Organizing the quotes and headlines around priority Initiative, perceived barriers, decision criteria and buyer’s journey would be a good idea.

Other useful ways to create your buyer persona

  • Join groups where your audience hangs. Create posts asking quality questions directed specifically to your audience. Ex: For a watch brand, what problems do they have with the watch they are wearing presently.
  • Emphasize what they mean rather than just understanding what they say
  • Check out blogs in your industry. Notice the patterns of the issues pointed out in numerous blogs. That is the target’s pain point
  • Get on to Reddit and join the discussions of your audience. Notice the kind of posts and kind of words used to describe.
  • Check out news articles on the news about the industry. A great source of inspiration for Copywriting
  • Type in google and let the autocomplete do the magic for you. Notice the kind of autocomplete searches that appear as you amend your query or search terms
  • Get on to Facebook ads library and notice the kind of marketing angle and messaging followed by your competition
  • Type in YouTube “Day in the life of your {[Ideal audience]} Software Engineer” and notice the pains they have to face which your product can solve
  • Get on a call or one-on-one conversation with your existing customers and ask them for feedback. Reasons they choose you over your competition
  • Find influencers in the industry and check out their followers’ profiles. The gold mine of your ideal audience lie here

Pro Tip:

Use Answer the public to actually get into the head of your buyers. Notice the queries based on your industry keywords and find the pains they are seeking solutions for.

Buyer Persona Examples

If you are new to creating user personas, you can check these user persona analysis examples as the starting point. Roleplay’s marketing and design team have created these personas based on in-depth analysis of our target customers.

Buyer Persona Example 1: Mary – The Technical Decision Maker

Example 2: Agnes Pedro, Single Mother

Buyer Persona Example 3 : Sasha Ros, New Professor

Want the same, detailed Persona Card for your Buyers – for FREE? Contact Today.
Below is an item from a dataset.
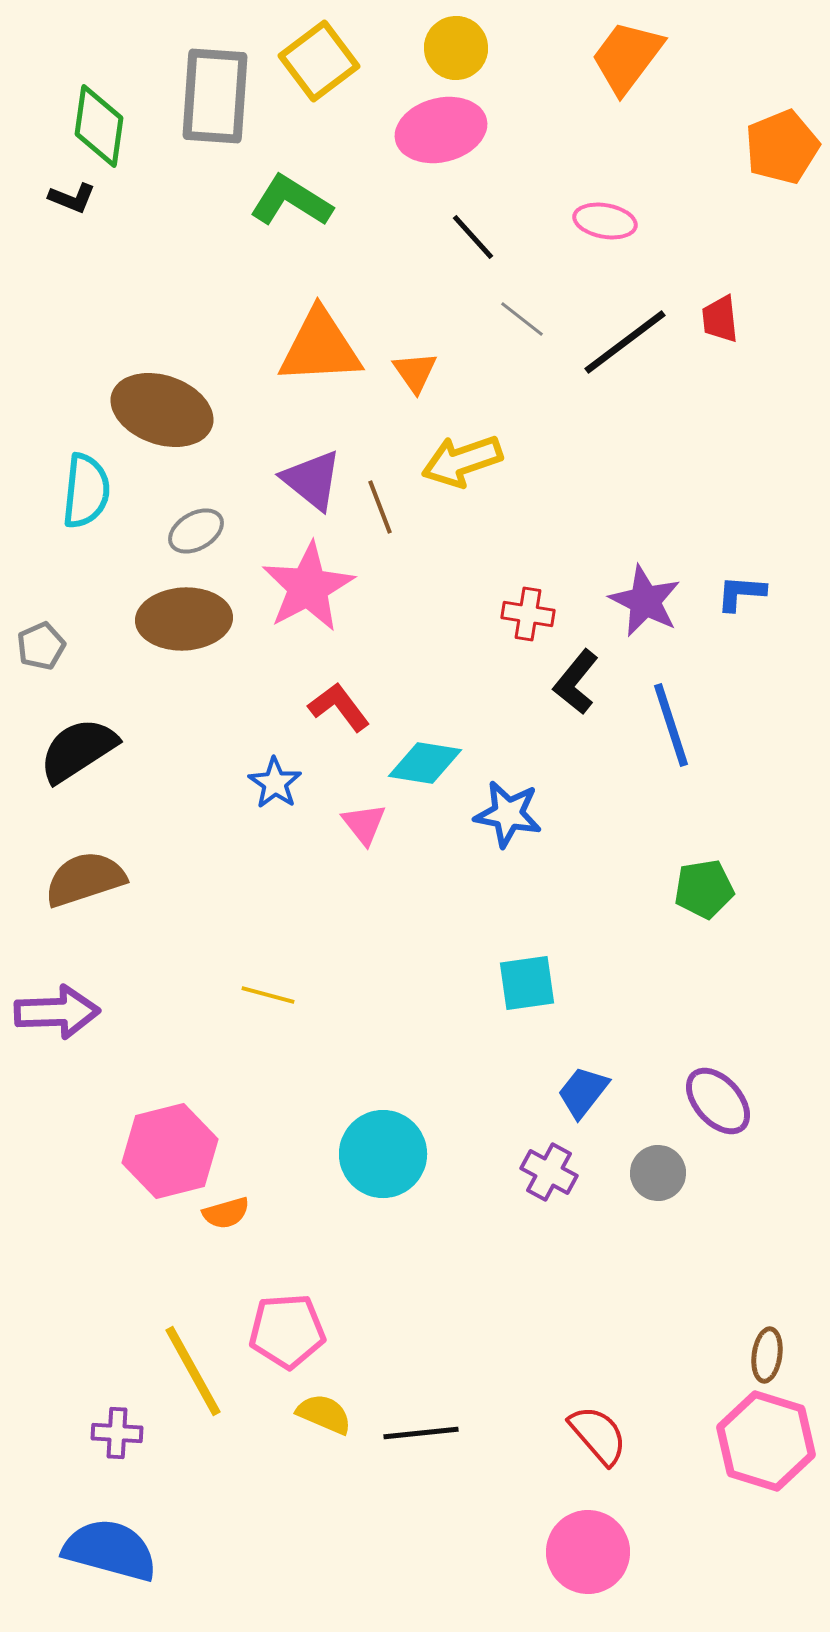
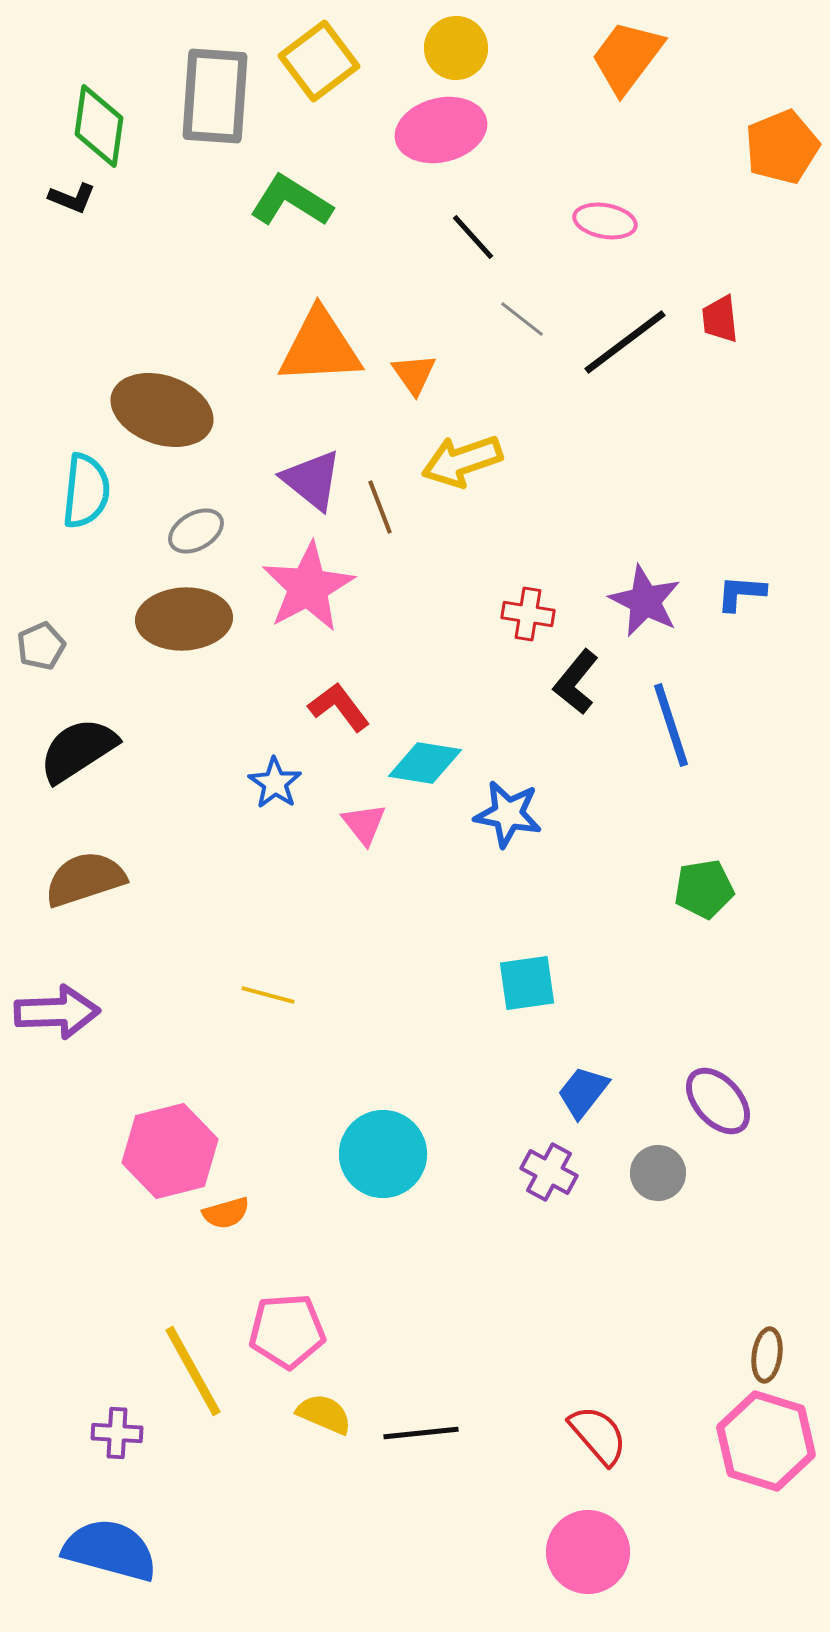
orange triangle at (415, 372): moved 1 px left, 2 px down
Should very small businesses need customer personas?

It’s pretty easy to see why buyer personas are important for businesses with multiple employees – but if you’re a solopreneur, or a very small business, you might still be wondering why you should bother. After all, you know who your customers are – wouldn’t this be a big waste of time for you?

Well, no. It really wouldn’t. If you want something, it always helps to clearly define what you’re going after – and that’s exactly what a buyer persona can do for you. By taking the time to understand your target customer and creating a detailed profile of them, you can make sure that every decision you make in your business is laser-focused on attracting and serving them.
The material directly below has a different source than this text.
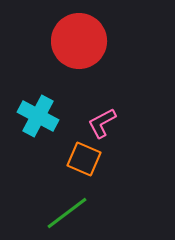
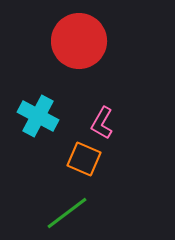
pink L-shape: rotated 32 degrees counterclockwise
In other words, a well-defined buyer persona will help narrow your focus, save you time, money, and energy in the long run – so it’s definitely worth the investment.

How many buyer persona cards should I have?

You may need more than one buyer persona for several good reasons, nevertheless, do not forget that target persona is intended to narrow down your marketing focus so you should be cautious not to create too many of them. Remember, less is more. It can be helpful to reduce the number of target personas for your marketing scheme by grouping them according to needs. This way, you would arrive at fewer groups, thereby narrowing your target focus, preferably not more than three.